____ EXTRACTED TEXT

The 125I seeds are prepared by wrapping a titanium alloy around a silver rod with 125I. This technique relies on B-scan ultrasonography, computed tomography (CT), MRI, and other imaging equipment to guide the 125I seed into the tumor tissue, through which the 125I seed continues to emit low-dose γ rays to treat the tumor. 125I has a long half-life of 60.1 days, which allows it to function continuously in tumor tissue. Additionally, the radiation distance of 125I is only 1.7 cm, which causes a low level of damage to normal tissue [68,69]. Recent studies of 125I seed implantation for the treatment of HCC have focused on the combination of other therapies. Among them, 125I seed implantation combined with TACE, RFA and surgical treatment, or treatment of PVT-formed HCC is the focus of research.

________
____ DATA FOR ANALYSIS

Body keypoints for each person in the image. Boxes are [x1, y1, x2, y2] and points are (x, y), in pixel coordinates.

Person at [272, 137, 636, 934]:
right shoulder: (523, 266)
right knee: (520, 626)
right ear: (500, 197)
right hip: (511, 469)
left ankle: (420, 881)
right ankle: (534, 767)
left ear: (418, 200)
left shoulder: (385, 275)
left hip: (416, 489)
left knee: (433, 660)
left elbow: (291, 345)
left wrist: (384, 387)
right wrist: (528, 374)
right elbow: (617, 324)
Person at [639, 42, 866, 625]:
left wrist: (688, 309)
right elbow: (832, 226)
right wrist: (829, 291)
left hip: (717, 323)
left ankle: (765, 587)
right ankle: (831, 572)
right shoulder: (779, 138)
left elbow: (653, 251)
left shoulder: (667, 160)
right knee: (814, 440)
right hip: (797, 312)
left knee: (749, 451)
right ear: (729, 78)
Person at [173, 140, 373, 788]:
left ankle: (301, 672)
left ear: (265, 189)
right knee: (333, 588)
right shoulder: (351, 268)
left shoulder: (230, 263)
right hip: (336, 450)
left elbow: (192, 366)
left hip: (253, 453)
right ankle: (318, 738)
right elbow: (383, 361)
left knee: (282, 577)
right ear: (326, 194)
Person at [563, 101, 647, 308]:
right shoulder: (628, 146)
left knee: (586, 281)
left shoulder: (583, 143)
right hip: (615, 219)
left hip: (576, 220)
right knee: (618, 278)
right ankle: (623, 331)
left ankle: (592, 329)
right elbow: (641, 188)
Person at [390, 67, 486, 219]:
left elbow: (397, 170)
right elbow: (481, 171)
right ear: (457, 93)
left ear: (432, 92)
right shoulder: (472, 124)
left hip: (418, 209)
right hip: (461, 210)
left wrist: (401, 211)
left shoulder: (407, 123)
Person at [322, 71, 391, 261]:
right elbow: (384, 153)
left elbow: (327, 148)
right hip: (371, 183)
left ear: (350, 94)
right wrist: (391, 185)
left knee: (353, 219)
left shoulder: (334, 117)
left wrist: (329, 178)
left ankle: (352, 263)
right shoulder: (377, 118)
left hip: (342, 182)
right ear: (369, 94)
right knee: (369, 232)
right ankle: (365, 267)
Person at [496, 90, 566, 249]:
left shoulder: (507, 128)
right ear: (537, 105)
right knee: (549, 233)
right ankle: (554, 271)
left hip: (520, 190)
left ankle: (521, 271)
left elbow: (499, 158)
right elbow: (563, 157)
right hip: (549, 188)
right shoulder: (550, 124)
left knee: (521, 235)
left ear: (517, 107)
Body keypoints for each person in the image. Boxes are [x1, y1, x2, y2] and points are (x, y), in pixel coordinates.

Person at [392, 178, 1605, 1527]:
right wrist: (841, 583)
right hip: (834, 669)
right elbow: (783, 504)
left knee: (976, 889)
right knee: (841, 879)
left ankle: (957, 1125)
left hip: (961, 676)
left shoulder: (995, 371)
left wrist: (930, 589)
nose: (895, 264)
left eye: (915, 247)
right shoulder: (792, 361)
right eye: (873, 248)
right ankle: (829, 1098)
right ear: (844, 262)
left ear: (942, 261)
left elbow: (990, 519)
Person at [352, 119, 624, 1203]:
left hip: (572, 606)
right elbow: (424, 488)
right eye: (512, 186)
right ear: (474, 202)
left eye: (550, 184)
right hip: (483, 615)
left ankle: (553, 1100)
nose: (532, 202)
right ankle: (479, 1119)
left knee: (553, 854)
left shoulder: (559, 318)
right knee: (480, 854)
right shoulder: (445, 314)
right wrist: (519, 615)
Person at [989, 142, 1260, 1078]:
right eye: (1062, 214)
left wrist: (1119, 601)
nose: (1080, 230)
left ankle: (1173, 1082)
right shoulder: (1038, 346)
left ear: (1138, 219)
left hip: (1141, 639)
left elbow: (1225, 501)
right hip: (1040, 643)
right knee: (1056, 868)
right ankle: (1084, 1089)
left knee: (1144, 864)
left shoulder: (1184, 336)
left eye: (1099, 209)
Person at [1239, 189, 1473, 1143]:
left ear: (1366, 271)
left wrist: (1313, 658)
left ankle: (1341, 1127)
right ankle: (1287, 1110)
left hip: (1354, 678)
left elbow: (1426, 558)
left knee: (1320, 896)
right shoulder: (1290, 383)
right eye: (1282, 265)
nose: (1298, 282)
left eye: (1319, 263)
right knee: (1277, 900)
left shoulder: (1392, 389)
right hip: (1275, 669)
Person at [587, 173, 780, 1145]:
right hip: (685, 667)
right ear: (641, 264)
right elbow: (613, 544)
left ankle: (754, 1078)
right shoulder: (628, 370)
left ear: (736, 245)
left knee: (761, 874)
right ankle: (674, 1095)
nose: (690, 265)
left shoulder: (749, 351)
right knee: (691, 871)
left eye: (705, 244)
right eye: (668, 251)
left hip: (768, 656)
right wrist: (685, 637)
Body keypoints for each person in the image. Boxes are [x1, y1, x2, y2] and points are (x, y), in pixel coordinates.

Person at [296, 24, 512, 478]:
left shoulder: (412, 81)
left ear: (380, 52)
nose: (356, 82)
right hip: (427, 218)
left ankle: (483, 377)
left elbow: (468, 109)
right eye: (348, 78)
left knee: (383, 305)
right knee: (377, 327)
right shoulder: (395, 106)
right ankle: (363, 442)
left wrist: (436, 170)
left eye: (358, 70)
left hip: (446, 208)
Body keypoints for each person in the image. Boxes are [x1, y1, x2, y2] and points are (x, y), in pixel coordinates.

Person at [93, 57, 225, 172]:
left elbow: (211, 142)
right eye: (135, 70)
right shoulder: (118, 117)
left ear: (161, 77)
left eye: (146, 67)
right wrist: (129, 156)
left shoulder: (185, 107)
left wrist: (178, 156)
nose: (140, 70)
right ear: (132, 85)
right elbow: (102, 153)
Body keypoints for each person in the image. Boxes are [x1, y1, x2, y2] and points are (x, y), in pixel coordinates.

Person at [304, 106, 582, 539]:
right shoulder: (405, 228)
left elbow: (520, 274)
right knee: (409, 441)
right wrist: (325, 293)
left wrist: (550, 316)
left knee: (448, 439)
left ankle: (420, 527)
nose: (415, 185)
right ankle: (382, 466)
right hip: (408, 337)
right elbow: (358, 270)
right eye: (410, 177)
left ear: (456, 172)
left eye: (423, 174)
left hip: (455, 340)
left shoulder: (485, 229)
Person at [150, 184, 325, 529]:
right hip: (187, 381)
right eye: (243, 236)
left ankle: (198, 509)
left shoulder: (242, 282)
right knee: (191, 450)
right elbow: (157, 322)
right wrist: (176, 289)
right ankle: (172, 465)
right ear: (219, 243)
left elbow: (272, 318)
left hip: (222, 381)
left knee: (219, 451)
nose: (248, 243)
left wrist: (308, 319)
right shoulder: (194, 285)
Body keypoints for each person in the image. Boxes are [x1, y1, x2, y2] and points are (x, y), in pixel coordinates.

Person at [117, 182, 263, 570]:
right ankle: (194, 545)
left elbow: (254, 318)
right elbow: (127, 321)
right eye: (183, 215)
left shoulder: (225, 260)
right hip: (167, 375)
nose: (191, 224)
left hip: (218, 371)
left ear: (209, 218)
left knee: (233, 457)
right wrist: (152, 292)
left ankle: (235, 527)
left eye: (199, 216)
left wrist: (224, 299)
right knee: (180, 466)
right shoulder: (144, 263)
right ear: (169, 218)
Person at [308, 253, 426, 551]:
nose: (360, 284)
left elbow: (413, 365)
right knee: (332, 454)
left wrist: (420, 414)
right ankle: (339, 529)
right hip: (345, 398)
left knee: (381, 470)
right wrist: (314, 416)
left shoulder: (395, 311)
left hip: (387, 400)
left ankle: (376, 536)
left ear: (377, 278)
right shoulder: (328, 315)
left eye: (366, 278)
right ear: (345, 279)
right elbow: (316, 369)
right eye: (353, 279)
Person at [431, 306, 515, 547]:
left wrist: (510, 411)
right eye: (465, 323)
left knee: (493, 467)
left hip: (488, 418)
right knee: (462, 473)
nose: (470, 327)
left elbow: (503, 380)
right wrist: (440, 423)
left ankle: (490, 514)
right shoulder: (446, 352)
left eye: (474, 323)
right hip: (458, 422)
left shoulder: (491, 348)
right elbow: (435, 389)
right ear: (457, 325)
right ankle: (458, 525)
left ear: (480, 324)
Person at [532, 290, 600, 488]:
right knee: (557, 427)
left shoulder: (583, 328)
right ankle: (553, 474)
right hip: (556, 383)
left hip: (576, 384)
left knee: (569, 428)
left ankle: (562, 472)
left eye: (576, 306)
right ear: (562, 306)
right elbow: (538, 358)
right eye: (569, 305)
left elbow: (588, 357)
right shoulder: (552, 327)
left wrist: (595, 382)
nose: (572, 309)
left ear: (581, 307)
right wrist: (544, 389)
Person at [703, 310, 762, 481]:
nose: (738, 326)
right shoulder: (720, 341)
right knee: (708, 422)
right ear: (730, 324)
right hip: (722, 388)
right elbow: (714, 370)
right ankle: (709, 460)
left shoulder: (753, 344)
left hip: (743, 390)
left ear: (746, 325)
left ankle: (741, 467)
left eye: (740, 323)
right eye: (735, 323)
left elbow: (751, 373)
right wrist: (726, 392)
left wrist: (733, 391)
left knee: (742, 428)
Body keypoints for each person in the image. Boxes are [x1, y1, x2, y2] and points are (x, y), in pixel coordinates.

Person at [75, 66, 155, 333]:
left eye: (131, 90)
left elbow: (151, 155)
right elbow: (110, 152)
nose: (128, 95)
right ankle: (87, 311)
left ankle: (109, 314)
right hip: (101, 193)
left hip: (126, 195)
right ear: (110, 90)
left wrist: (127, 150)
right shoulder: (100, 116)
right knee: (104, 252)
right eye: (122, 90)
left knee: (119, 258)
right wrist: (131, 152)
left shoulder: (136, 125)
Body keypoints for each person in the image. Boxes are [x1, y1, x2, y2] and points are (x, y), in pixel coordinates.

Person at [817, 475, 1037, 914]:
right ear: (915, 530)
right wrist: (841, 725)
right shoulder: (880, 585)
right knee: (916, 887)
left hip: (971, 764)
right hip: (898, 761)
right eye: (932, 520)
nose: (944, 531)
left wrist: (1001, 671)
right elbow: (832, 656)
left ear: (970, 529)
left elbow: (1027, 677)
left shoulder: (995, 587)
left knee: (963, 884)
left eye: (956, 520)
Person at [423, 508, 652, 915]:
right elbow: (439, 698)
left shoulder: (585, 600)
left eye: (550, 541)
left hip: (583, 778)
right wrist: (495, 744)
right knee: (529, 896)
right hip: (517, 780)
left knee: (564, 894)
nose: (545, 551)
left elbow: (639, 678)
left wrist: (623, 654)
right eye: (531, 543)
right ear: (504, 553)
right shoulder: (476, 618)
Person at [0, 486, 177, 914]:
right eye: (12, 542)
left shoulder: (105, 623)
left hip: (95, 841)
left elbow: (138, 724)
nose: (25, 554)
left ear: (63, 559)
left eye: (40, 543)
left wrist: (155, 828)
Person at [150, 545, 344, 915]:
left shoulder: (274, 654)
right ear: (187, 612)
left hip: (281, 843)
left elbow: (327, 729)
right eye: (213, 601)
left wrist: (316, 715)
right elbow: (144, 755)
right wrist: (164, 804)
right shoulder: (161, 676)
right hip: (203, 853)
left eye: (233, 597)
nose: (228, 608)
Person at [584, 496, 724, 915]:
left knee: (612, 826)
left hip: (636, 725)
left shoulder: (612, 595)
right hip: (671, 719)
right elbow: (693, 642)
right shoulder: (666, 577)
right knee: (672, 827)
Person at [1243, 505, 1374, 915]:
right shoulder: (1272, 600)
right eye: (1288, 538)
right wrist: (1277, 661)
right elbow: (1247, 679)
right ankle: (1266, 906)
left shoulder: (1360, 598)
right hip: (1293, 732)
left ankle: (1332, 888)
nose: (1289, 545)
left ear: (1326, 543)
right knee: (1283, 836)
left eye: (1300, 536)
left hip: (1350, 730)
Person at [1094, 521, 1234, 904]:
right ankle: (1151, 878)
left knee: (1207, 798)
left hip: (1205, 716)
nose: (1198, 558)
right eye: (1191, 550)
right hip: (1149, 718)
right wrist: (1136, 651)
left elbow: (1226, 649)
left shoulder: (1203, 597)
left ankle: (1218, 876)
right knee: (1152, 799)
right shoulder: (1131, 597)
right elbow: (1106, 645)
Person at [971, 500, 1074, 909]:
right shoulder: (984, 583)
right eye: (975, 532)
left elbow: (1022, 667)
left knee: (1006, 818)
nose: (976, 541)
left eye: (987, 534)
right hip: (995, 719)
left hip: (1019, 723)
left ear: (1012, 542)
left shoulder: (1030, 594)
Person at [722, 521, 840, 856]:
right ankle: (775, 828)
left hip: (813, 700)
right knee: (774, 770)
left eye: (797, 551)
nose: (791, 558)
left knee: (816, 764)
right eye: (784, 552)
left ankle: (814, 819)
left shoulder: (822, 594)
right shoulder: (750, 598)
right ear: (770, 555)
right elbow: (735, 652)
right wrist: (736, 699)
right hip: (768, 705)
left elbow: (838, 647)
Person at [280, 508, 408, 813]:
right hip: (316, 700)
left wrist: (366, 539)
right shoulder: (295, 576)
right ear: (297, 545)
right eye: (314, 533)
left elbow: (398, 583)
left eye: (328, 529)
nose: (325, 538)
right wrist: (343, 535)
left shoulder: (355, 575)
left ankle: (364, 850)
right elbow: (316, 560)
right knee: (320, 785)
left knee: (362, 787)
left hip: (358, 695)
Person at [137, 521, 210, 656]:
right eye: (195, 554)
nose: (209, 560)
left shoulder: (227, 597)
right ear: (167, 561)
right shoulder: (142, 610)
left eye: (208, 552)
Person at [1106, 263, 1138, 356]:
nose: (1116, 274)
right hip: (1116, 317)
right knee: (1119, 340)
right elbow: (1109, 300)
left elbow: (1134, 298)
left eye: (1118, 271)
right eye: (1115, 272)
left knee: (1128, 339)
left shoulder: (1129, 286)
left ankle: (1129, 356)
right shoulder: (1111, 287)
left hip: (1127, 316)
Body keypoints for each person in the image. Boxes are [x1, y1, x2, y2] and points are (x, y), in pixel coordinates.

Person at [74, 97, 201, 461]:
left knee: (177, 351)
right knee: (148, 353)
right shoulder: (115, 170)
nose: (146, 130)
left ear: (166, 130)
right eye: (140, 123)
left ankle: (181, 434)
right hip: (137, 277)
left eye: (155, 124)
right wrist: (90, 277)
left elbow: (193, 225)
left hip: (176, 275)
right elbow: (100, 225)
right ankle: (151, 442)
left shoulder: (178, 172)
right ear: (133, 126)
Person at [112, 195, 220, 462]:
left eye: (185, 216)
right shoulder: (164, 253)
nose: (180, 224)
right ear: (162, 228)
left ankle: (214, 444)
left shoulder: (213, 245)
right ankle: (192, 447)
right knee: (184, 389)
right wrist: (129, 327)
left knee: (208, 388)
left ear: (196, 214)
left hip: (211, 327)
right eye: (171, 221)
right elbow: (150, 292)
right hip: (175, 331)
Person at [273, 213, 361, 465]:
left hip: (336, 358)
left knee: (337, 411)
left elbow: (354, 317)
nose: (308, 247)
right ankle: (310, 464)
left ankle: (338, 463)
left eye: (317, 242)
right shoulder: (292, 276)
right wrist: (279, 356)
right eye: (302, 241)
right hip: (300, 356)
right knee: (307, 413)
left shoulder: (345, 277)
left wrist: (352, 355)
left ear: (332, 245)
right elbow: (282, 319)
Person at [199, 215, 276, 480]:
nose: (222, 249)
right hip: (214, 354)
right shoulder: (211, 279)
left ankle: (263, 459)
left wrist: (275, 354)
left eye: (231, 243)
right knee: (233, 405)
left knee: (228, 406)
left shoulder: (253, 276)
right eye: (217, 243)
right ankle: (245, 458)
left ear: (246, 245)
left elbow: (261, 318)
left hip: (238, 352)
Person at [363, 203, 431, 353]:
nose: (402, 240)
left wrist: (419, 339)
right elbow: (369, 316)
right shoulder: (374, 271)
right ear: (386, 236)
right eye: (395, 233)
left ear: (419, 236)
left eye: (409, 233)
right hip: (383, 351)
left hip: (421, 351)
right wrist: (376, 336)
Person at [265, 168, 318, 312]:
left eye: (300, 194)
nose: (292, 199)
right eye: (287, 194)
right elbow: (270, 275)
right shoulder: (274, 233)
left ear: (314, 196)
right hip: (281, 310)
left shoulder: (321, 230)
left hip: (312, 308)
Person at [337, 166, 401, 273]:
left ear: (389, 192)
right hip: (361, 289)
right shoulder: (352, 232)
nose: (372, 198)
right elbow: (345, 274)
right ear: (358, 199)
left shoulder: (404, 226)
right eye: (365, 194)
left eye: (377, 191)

________

> [INSTRUCTIONS]:
1 > Quote the passage on 125I seed implantation from "The 125I seeds" up to and including "focus of research.".
2 > Extend the passage on 125I seed implantation, picking up right after its last sentence.

> [RESPONSES BY TASK]:
1 >
The 125I seeds are prepared by wrapping a titanium alloy around a silver rod with 125I. This technique relies on B-scan ultrasonography, computed tomography (CT), MRI, and other imaging equipment to guide the 125I seed into the tumor tissue, through which the 125I seed continues to emit low-dose γ rays to treat the tumor. 125I has a long half-life of 60.1 days, which allows it to function continuously in tumor tissue. Additionally, the radiation distance of 125I is only 1.7 cm, which causes a low level of damage to normal tissue [68,69]. Recent studies of 125I seed implantation for the treatment of HCC have focused on the combination of other therapies. Among them, 125I seed implantation combined with TACE, RFA and surgical treatment, or treatment of PVT-formed HCC is the focus of research.

2 >
125I seed implantation combined with TACE therapy has received considerable attention, with some studies showing that 125I seed implantation combined with TACE is safe and effective for treating HCC, with a significantly prolonged total and progression-free survival time. Zhang et al. collected clinical data from 110 patients with advanced primary liver cancer from 2014 to 2016, among whom 55 patients received 125I seed implantation plus TACE and 3D conformal radiotherapy while the other 55 patients received TACE plus 3D conformal radiotherapy. The results showed that the objective remission rate of the 125I seed implantation plus TACE and 3D conformal radiotherapy group was 84% while the disease control rate was 96%. However, patients that only received TACE plus 3D conformal radiotherapy showed a conventional objective response rate of 64%, and the disease control rate was 84%, respectively. The results showed that 125I seed implantation combined with conventional treatment can significantly prolong the overall and progression-free survival [70]. In the work of Fang et al., 76 patients with HCC with PVT received TACE plus RFA or 125I seed implantation plus TACE and RFA treatment, respectively; the median survival was 30 and 42 months and the median progression-free period was 11 and 18 months, respectively. These results further validate the safety and efficacy of the combination of the three therapies [71].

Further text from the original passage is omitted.